Una limusina Minerva type F/M8 de 1938, uno de los últimos autos producidos por la marca antes de la Segunda Guerra Mundial.

En la década del 20 de Jong regresó a Bélgica y retomó la producción de autos de lujo. Ya su prestigio alcanzaba los mercados ultramarinos, teniendo clientes en la élite de Hollywood y siendo sus coches extremadamente apreciados. El problema es que llega 1929 y la crisis de Wall Street golpea en todos lados. Para subsistir Minerva decide fusionarse con Imperiaotro fabricante de coches belga – y empiezan a producir autos en conjunto. Pero la guerra congela todos sus planes de expansión y recién podrán regresar al mercado cuando el conflicto termine.

El Land Rover belga

Cuando termina la Segunda Guerra Mundial, queda poco y nada del esplendor de la marca belga. Instalaciones destruidas, un mercado devastado y sumido en la pobreza, escasez de materiales e imposibilidad de obtener financiamiento a buen precio para remontar la cuesta. Las alternativas que baraja Minerva son cerrar, regresar al mercado de bicicletas y motocicletas, embarcarse en el mercado de los microcoches (hay muchas marcas de prestigio que apelan a producir estos autos de juguete con tal de sobrevivir)… u obtener un contrato del estado y producir vehiculos militares. Así llegamos a 1954 en donde Minerva aparece produciendo Lands Rovers bajo licencia de la marca inglesa. Debido a la escasez de materiales, estos Land Rover son fabricados con carrocería de acero en vez de la original (y costosa) carrocería de aluminio.

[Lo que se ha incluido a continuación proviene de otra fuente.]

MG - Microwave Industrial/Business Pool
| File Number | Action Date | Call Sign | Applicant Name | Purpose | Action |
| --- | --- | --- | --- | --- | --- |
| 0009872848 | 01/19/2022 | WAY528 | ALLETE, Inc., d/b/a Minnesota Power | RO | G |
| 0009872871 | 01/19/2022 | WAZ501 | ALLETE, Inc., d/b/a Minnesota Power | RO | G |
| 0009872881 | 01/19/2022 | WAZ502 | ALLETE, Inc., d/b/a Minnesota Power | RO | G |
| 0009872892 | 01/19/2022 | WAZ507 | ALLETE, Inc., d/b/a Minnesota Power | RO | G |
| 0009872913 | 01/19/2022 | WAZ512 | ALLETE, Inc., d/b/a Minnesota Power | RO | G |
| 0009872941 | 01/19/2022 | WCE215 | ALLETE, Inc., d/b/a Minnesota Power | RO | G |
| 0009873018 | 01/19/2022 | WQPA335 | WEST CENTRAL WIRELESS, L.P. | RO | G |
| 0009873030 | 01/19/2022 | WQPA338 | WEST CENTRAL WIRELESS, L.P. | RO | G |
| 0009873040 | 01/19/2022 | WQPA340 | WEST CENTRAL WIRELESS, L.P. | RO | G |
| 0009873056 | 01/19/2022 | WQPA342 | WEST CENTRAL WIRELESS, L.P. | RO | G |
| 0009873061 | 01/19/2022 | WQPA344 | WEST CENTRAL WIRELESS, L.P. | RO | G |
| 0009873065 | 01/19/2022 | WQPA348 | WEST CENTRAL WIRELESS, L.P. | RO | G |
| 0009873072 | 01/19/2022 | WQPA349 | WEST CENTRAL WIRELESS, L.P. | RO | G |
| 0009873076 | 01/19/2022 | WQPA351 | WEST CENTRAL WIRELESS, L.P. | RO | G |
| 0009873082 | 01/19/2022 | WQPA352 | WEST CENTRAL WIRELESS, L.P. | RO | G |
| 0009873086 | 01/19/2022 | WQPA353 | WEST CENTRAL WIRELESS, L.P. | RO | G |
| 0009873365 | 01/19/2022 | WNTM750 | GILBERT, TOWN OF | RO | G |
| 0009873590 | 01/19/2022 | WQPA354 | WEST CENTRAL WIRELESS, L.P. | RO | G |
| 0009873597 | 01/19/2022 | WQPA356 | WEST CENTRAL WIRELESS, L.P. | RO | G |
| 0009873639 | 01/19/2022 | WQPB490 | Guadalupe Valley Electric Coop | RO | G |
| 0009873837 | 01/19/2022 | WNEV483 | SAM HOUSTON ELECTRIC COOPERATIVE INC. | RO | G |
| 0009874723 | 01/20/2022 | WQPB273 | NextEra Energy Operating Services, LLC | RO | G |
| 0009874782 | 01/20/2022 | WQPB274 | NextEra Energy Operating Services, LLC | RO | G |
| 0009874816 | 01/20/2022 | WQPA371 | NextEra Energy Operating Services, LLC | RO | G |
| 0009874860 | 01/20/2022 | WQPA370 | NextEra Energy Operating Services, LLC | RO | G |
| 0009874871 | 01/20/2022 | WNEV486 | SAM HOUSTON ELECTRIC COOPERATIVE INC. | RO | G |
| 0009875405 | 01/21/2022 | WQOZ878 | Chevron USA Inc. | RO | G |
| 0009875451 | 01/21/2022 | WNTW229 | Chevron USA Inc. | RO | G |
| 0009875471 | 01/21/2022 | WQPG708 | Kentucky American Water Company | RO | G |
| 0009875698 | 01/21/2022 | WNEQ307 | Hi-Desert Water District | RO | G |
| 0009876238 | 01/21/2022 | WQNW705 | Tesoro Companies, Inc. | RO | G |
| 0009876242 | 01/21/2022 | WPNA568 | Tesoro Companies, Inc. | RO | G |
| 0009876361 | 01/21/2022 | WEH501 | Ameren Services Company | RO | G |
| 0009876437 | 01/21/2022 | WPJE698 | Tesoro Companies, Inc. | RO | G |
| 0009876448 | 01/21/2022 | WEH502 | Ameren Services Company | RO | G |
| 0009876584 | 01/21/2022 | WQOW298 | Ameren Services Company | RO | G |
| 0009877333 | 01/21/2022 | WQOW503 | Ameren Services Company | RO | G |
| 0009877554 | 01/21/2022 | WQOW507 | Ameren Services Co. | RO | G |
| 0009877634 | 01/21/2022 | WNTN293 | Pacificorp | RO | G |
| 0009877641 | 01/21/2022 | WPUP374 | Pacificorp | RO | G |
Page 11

El problema es que el licenciamiento era costoso y el contrato estaba a punto de terminar, y Minerva decide seguir haciendo Land Rovers por su cuenta (ahora llamados Minerva C22). Los cambios estéticos son mínimos pero se nota que la base del diseño era el Land Rover 80. Es por eso que ingleses y belgas terminan en una agria disputa legal, ganando los belgas el juicio y obteniendo el derecho a romper el contrato sin pagar regalías. Lastima que ello fue una victoria pírrica: apenas un par de años después Minerva cerraba sus puertas y había producido menos de 20 unidades del C20 y del C22, sus versiones aggiornadas del clásico Land Rover. Todo el dinero y el esfuerzo se había ido en la batalla legal, y ni siquiera alcanzaron a plasmar el prototipo de coche de lujo con el que planeaban regresar al mercado… un sueño que quedó como boceto en una hoja que la devoró el tiempo.

Minerva C22 de 1957

Un Minerva C22 de 1957. Los faros en el radiador y otros pequeños cambios estéticos no disimulaban la base Land Rover del vehículo, marca con la cual la firma belga se embarcó en una amarga disputa legal que terminó por llevarla a la ruina.